ORWO Schwarzweißfilme waren für mich als Schüler, Zivi und später Student eine preiswerte, aber doch recht gute Lösung, um meinen enormen Bedarf an Filmen zu decken. 1984 habe ich den ersten Schwung dieser Filme bei einem Verwandtenbesuch in der DDR vom Zwangsumtauschgeld gekauft, später dann nochmal 1988 in Ost-Berlin nachgelegt, doch auch in Wuppertal konnte man später solche Filme günstig kaufen. Oben sieht man fast die gesamte Palette an SW-Negativfilmen, ORWO produzierte aber auch Farbfilme. Von diesen habe ich auch mal einen ausprobiert, dieser erreichte aber bei weitem nicht das Qualitätsniveau westlicher Filme.
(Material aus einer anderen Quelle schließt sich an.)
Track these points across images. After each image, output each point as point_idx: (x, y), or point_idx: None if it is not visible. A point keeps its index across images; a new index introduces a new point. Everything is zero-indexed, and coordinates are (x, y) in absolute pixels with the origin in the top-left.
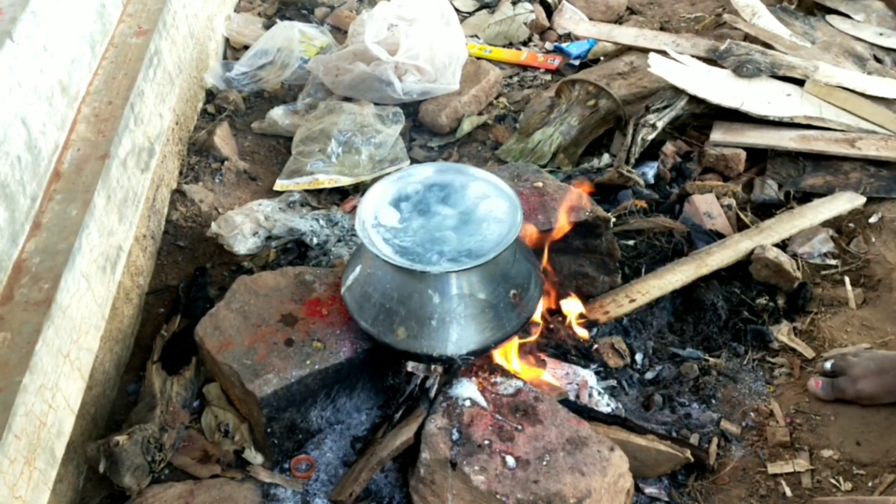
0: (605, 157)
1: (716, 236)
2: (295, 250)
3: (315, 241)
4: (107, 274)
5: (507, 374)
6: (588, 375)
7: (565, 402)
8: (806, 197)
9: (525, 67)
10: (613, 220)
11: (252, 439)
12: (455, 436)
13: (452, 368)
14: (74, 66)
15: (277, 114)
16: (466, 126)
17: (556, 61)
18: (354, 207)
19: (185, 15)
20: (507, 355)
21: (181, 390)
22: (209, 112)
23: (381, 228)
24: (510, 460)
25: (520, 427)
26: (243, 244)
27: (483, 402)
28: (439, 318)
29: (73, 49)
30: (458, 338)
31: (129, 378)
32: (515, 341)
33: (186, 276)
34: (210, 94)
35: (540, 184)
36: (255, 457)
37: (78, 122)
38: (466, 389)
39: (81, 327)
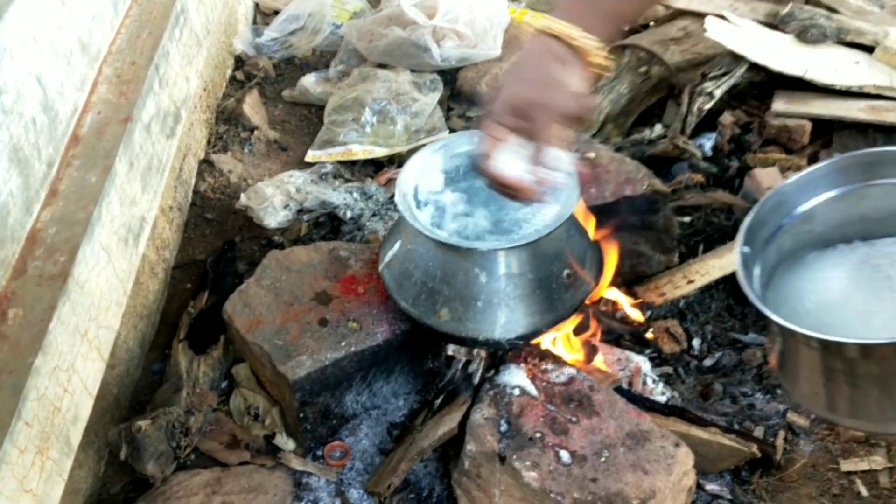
0: (658, 128)
1: None
2: (327, 224)
3: (349, 214)
4: (129, 246)
5: (558, 360)
6: (642, 362)
7: (619, 390)
8: None
9: None
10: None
11: (283, 424)
12: (503, 427)
13: (498, 353)
14: (95, 24)
15: (309, 81)
16: None
17: None
18: (390, 180)
19: None
20: (558, 340)
21: (209, 371)
22: (238, 79)
23: (423, 201)
24: (565, 455)
25: (574, 419)
26: (274, 217)
27: (533, 391)
28: (486, 299)
29: (93, 5)
30: (507, 321)
31: (154, 357)
32: (568, 325)
33: (214, 250)
34: (239, 61)
35: (592, 154)
36: (286, 443)
37: (99, 83)
38: (515, 377)
39: (101, 303)
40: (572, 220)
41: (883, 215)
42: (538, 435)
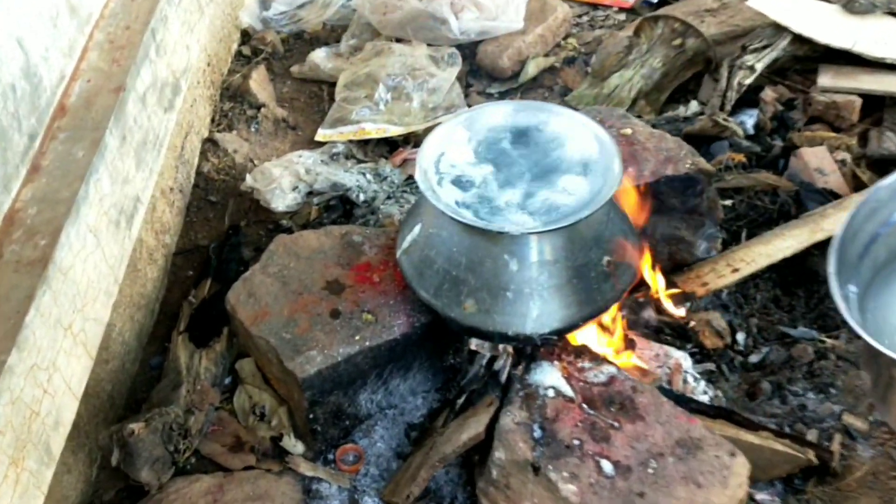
0: (693, 105)
1: (829, 196)
2: (339, 208)
3: (362, 197)
4: (121, 229)
5: (596, 357)
6: (682, 358)
7: (660, 390)
8: None
9: (595, 6)
10: None
11: (291, 425)
12: (537, 433)
13: (529, 349)
14: None
15: (319, 56)
16: (532, 69)
17: None
18: (405, 161)
19: None
20: (593, 334)
21: (211, 366)
22: (244, 54)
23: (446, 179)
24: (607, 466)
25: (616, 424)
26: (282, 200)
27: (569, 392)
28: (517, 290)
29: None
30: (540, 313)
31: (153, 350)
32: (606, 317)
33: (218, 235)
34: (245, 35)
35: (628, 130)
36: (294, 445)
37: (89, 49)
38: (549, 376)
39: (88, 293)
40: (612, 202)
41: None
42: (576, 442)
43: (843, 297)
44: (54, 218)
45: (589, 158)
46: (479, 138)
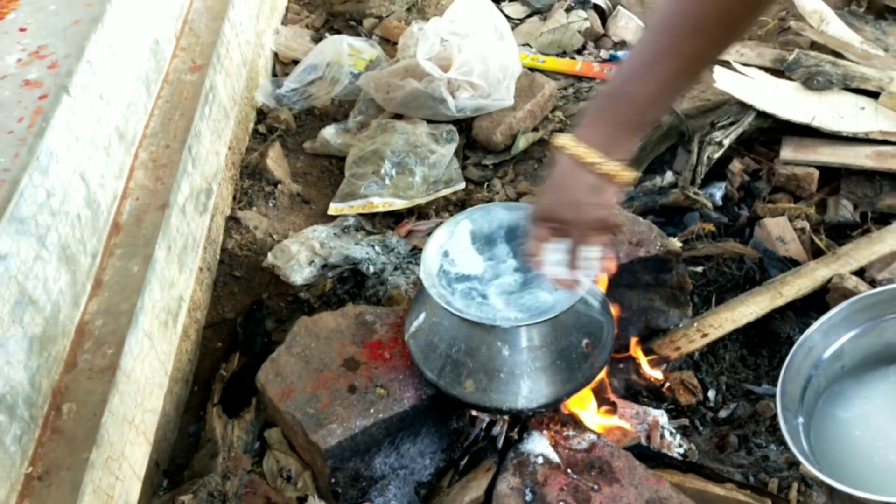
0: (668, 175)
1: (790, 263)
2: (351, 279)
3: (371, 269)
4: (168, 328)
5: (579, 426)
6: (659, 415)
7: (638, 448)
8: (883, 218)
9: (580, 78)
10: (681, 245)
11: (315, 486)
12: (528, 496)
13: (522, 421)
14: (131, 110)
15: (329, 133)
16: (522, 143)
17: (612, 71)
18: (409, 232)
19: (237, 44)
20: (578, 404)
21: (242, 434)
22: (260, 132)
23: (447, 277)
24: None
25: (596, 487)
26: (299, 274)
27: (556, 459)
28: (509, 371)
29: (128, 92)
30: (529, 391)
31: (189, 418)
32: (588, 390)
33: (243, 308)
34: (261, 113)
35: None
36: None
37: (135, 168)
38: (538, 444)
39: (145, 389)
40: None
41: None
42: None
43: (790, 430)
44: (118, 329)
45: None
46: (475, 238)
Die SW-Filme waren vom Tonwertumfang vergleichbar mit Agfa, Kodak oder Ilford-Standardfilmen, der NP27 z.B. erreichte aber nicht das Niveau eines Tri-X oder HP5, was die Körnigkeit angeht. Praktisch waren die einfach zu öffnen und wiederverschließbaren Plastik-Patronen. Ich habe sie gerne für Meterware genutzt.
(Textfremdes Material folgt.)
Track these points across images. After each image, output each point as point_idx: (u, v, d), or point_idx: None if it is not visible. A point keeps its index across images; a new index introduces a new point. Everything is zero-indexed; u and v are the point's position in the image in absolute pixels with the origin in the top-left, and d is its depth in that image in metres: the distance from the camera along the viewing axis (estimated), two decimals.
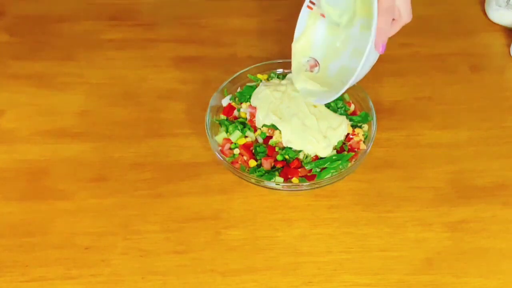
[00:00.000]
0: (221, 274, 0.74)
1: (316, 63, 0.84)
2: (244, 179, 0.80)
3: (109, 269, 0.74)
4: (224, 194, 0.81)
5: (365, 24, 0.72)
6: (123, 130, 0.89)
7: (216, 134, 0.84)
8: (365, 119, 0.85)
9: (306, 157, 0.81)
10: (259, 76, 0.91)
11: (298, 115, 0.82)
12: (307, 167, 0.80)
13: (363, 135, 0.84)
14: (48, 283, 0.73)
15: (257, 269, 0.74)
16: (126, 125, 0.90)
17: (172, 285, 0.73)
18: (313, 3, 0.83)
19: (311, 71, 0.84)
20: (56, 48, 1.02)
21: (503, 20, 1.03)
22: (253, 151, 0.82)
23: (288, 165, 0.80)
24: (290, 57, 0.87)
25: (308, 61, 0.84)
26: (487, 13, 1.05)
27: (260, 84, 0.88)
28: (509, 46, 1.00)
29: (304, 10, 0.84)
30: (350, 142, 0.83)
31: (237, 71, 0.90)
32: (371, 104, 0.85)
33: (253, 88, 0.88)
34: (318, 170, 0.80)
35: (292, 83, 0.86)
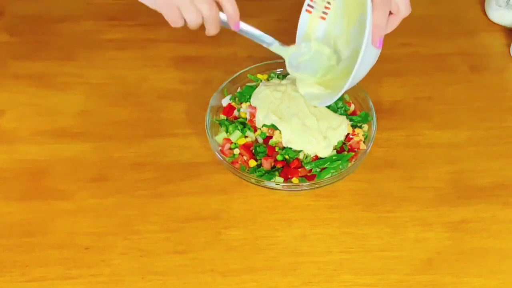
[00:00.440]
0: (221, 274, 0.74)
1: None
2: (244, 179, 0.80)
3: (109, 269, 0.74)
4: (224, 194, 0.81)
5: (364, 20, 0.72)
6: (123, 130, 0.89)
7: (216, 134, 0.84)
8: (365, 119, 0.85)
9: (306, 157, 0.81)
10: (259, 76, 0.91)
11: (298, 115, 0.82)
12: (307, 167, 0.80)
13: (363, 135, 0.84)
14: (48, 283, 0.73)
15: (257, 269, 0.74)
16: (126, 125, 0.90)
17: (172, 285, 0.73)
18: (312, 7, 0.83)
19: None
20: (56, 48, 1.02)
21: (503, 20, 1.03)
22: (253, 151, 0.82)
23: (288, 165, 0.80)
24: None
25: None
26: (487, 13, 1.05)
27: (260, 84, 0.88)
28: (509, 46, 1.00)
29: (303, 14, 0.84)
30: (350, 142, 0.83)
31: (237, 71, 0.90)
32: (371, 104, 0.85)
33: (253, 88, 0.88)
34: (318, 170, 0.80)
35: (292, 83, 0.86)
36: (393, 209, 0.80)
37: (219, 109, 0.88)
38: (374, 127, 0.83)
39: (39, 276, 0.74)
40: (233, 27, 0.75)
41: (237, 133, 0.83)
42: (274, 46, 0.80)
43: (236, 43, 1.01)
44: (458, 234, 0.77)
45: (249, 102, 0.86)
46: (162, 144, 0.88)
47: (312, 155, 0.81)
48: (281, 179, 0.79)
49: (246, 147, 0.82)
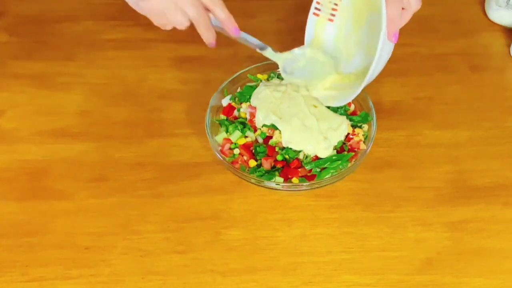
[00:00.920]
0: (221, 274, 0.74)
1: None
2: (244, 179, 0.80)
3: (109, 269, 0.74)
4: (224, 194, 0.81)
5: (374, 19, 0.72)
6: (123, 130, 0.89)
7: (216, 134, 0.84)
8: (365, 119, 0.85)
9: (306, 157, 0.81)
10: (259, 76, 0.91)
11: (298, 115, 0.82)
12: (307, 167, 0.80)
13: (363, 135, 0.84)
14: (48, 283, 0.73)
15: (257, 269, 0.74)
16: (126, 125, 0.90)
17: (172, 285, 0.73)
18: (319, 9, 0.83)
19: None
20: (56, 48, 1.02)
21: (503, 20, 1.03)
22: (253, 151, 0.82)
23: (288, 165, 0.80)
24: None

ORWO steht für "ORiginal WOlfen" und ist die 1964 neu eingeführte Marke für Filme aus der ehemals größten Filmfabrik Europas, wo bis zu diesem Zeitpunkt Filme unter der Marke Agfa produziert wurden. Die weltweiten Markenrechte (bis auf den Ostblock) an Agfa hatte sich nämlich die westdeutsche Neugründung der Agfa in Leverkusen gesichert. Der VEB Filmfabrik Agfa Wolfen war an kapitalistischen Werten wie Markennamen nicht sonderlich interessiert und hat diese Entwicklung einfach verschlafen. Die Geschichte der Fotofabrik in Wolfen kann in einem Buch von Rainer Karlsch nachgelesen werden.
Von der ehemals riesigen Filmfabrik ist heute nur noch ein ödes Gelände übrig. Die meisten Gebäude sind abgerissen, einige wurden unter Denkmalschutz gestellt. In einem der ältesten noch erhaltenen Gebäude ist heute das Industrie- und Filmmuseum Wolfen, welches ich schon zweimal besucht habe und hier wärmstens für jeden Foto-Interessierten empfehlen möchte. Man kann in einer sehr interessanten Führung die alten Maschinen besichten, auf denen ab 1936 der erste Mehrschichtenfarbfilm der Welt, der Agfacolor-Neu gegossen wurde. Neben den Maschinen gibt es noch eine recht umfangreiche Kamera-Sammlung und vieles andere Interessante zum Thema Fotografie und Industriegeschichte. Der Museums-Shop verkauft für wenig Geld u.a. alte ORWO-Broschüren. Aus einer von diesen stammt das oben abgebildete Schema zur Filmherstellung.
In diesem Jahr feiert die ehemalige Filmfabrik übrigends 100-jähriges Jubiläum und gerade am heutigen Tag wird das Industrie- und Filmmuseum von der Gesellschaft Deutscher Chemiker (GDCh) als "Historische Stätte der Chemie" ausgezeichnet.